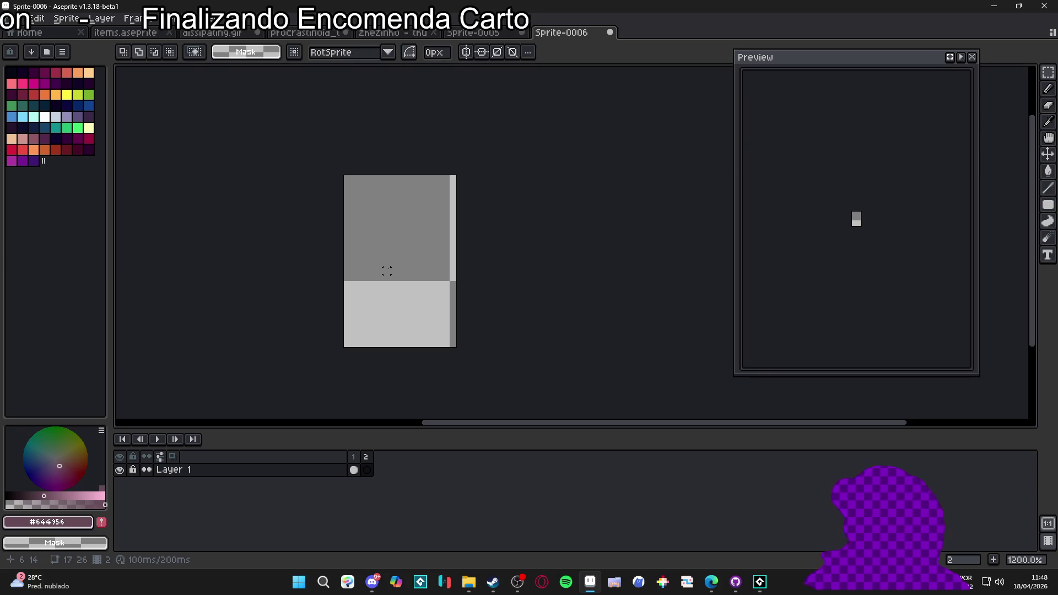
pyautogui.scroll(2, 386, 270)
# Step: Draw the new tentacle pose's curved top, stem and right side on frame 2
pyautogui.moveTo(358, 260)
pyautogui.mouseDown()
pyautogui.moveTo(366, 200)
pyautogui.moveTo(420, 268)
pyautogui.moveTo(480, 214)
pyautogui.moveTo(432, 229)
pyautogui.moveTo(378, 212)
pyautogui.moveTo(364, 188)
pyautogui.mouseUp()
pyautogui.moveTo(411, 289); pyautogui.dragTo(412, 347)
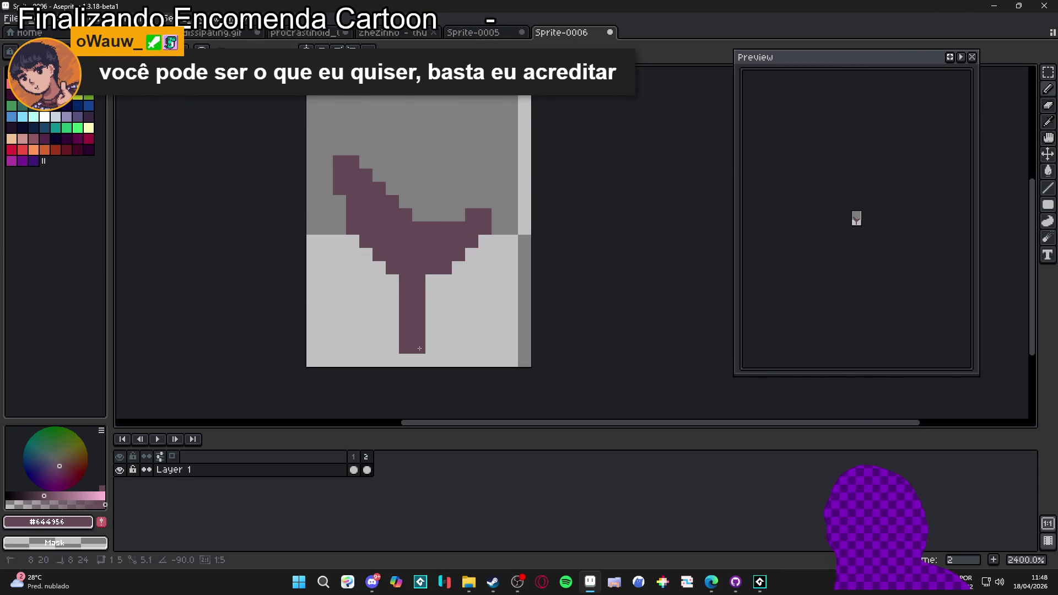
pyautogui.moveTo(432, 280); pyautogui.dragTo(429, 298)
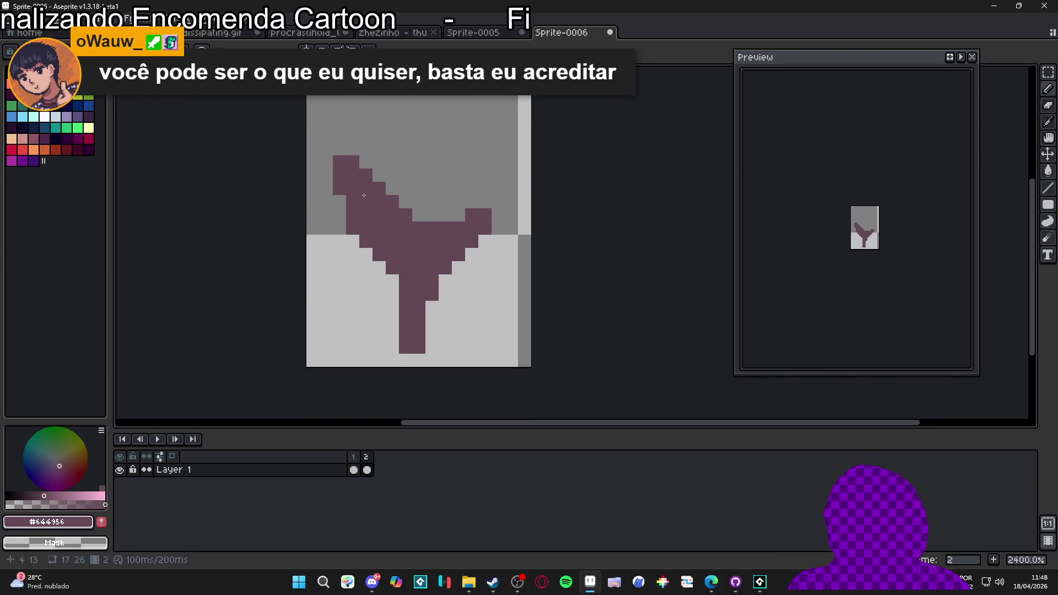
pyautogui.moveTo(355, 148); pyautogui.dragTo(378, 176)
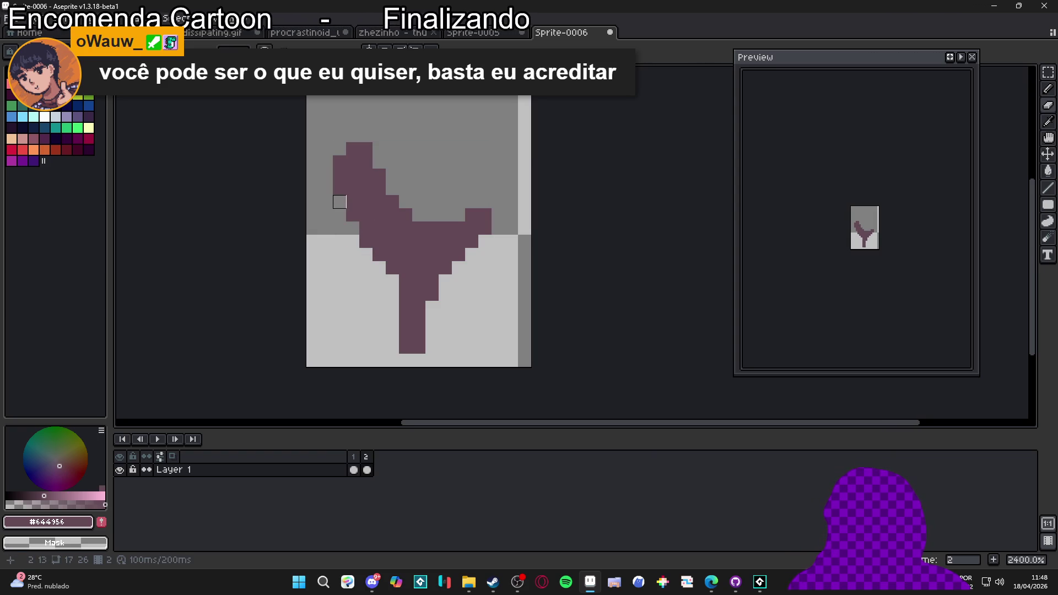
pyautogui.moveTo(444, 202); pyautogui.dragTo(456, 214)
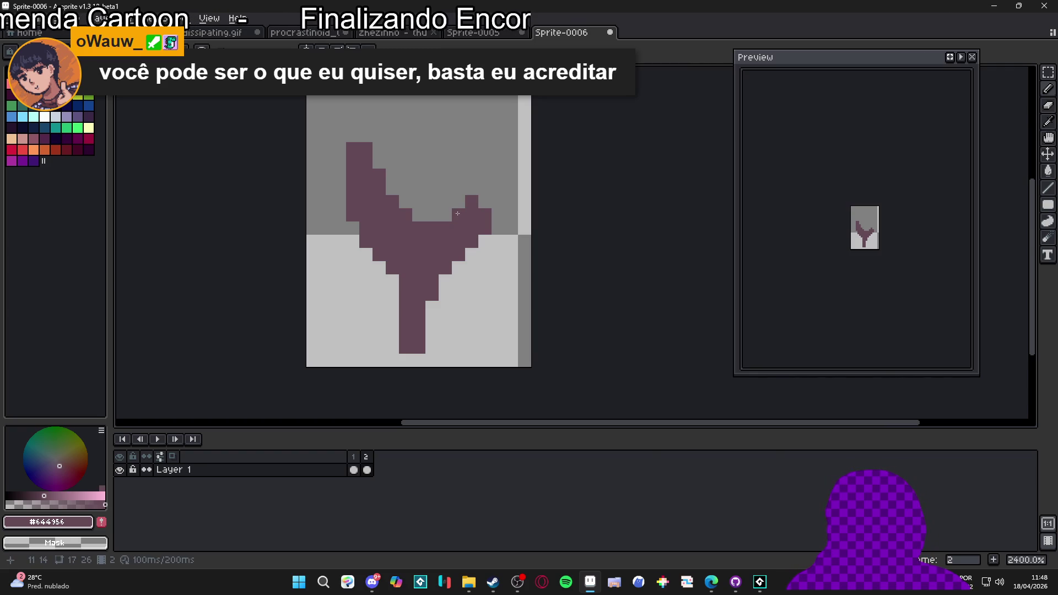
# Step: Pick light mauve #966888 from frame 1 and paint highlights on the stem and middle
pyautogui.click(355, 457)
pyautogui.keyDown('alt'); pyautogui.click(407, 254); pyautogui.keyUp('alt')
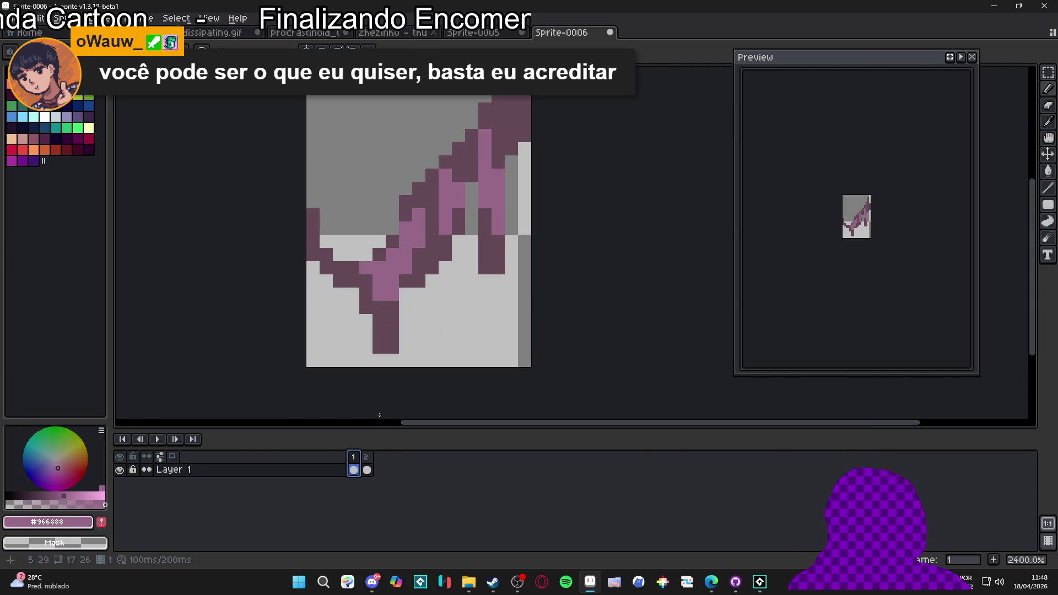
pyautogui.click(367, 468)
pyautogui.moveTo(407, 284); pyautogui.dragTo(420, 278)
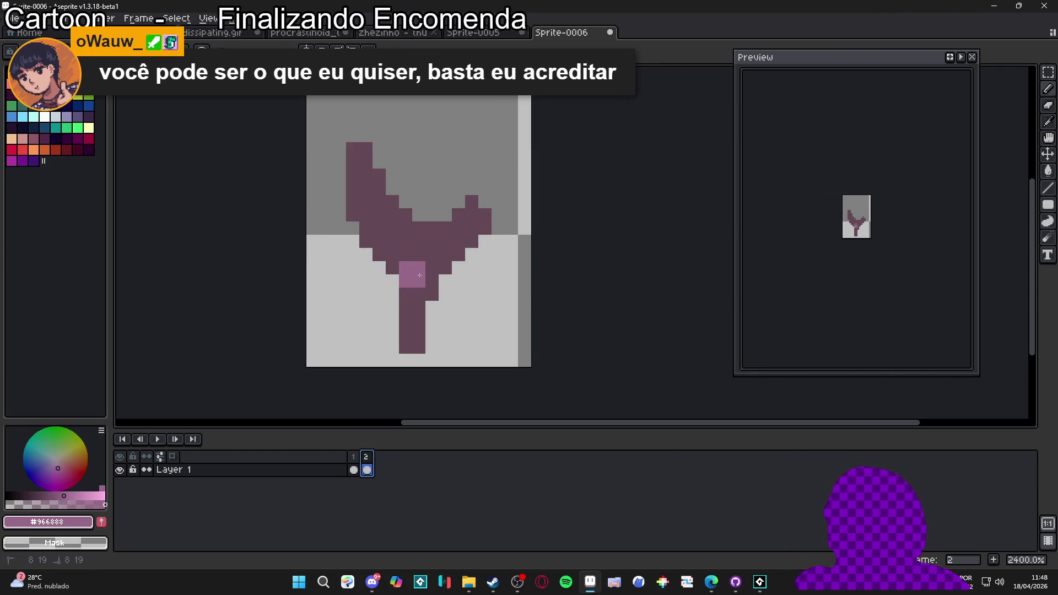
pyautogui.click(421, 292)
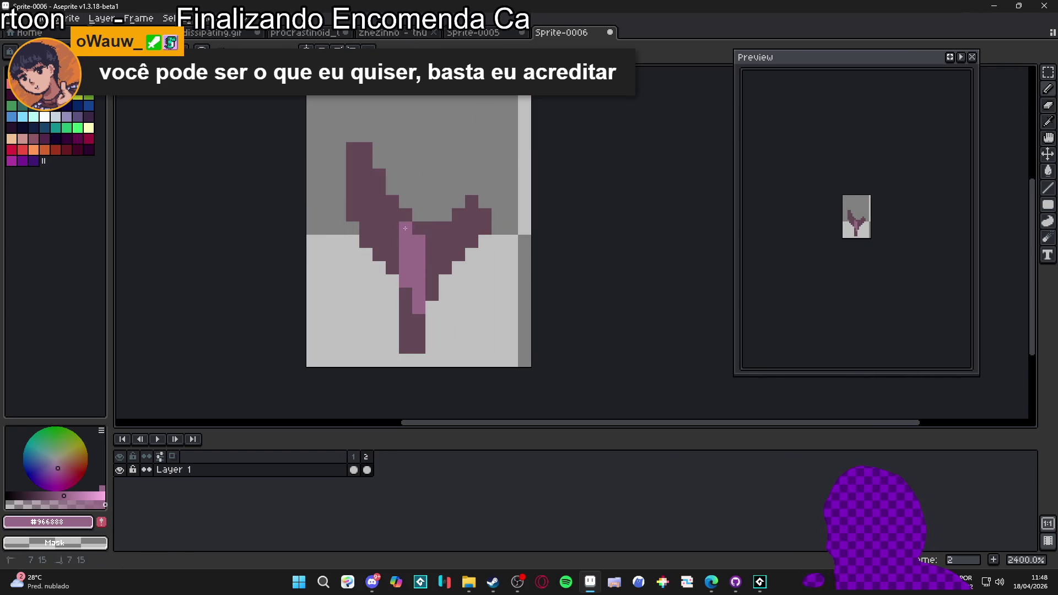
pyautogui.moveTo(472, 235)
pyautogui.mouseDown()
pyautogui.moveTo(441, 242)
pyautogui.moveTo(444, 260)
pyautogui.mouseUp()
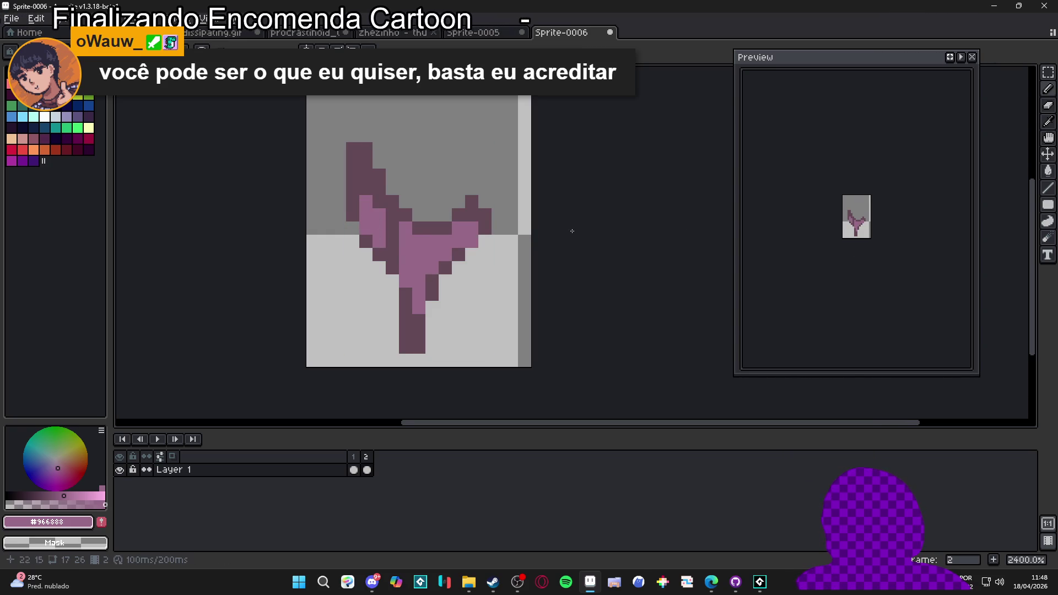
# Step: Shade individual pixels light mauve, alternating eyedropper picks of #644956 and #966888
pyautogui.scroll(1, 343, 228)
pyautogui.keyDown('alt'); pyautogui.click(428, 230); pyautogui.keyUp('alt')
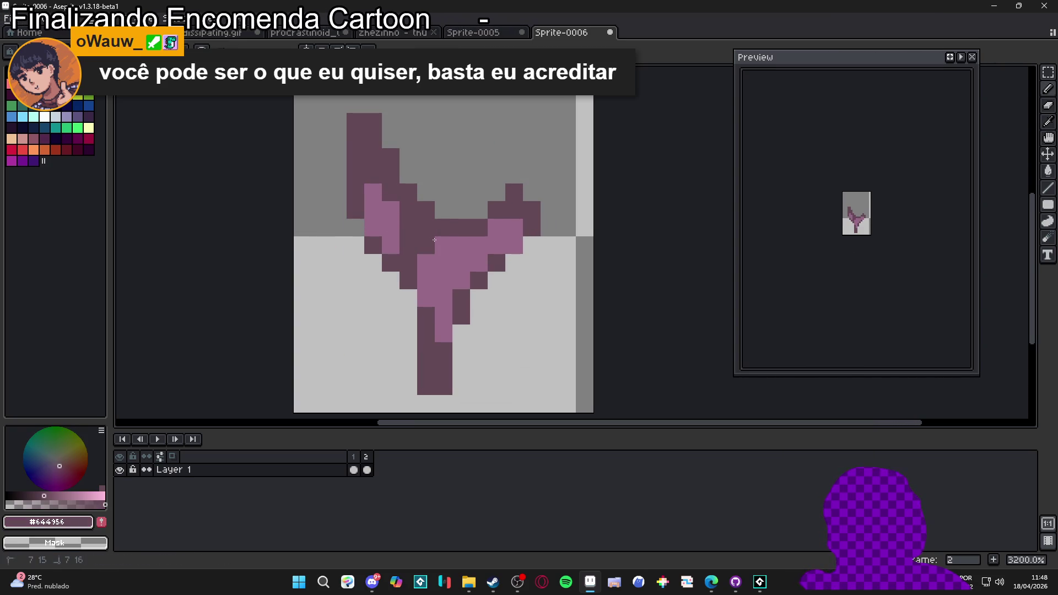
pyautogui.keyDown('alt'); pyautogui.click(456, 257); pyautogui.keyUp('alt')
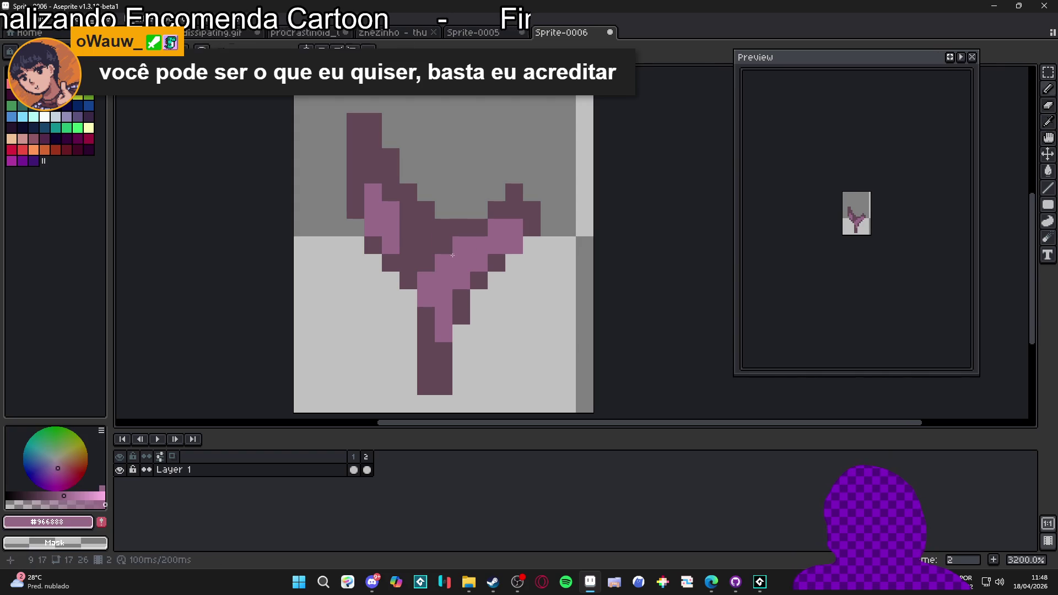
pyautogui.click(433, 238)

▬▬▬▬▬▬▬▬▬▬

:: TASK OBJECTIVE ::
Any picture in the listing is to be omitted. Return exactly the lines from the one containing "pyautogui.scroll(1, 343, 228)" through its last line, both included, and only those.

:: SOLUTION TO THE EXERCISE ::
pyautogui.scroll(1, 343, 228)
pyautogui.keyDown('alt'); pyautogui.click(428, 230); pyautogui.keyUp('alt')
pyautogui.keyDown('alt'); pyautogui.click(456, 257); pyautogui.keyUp('alt')
pyautogui.click(433, 238)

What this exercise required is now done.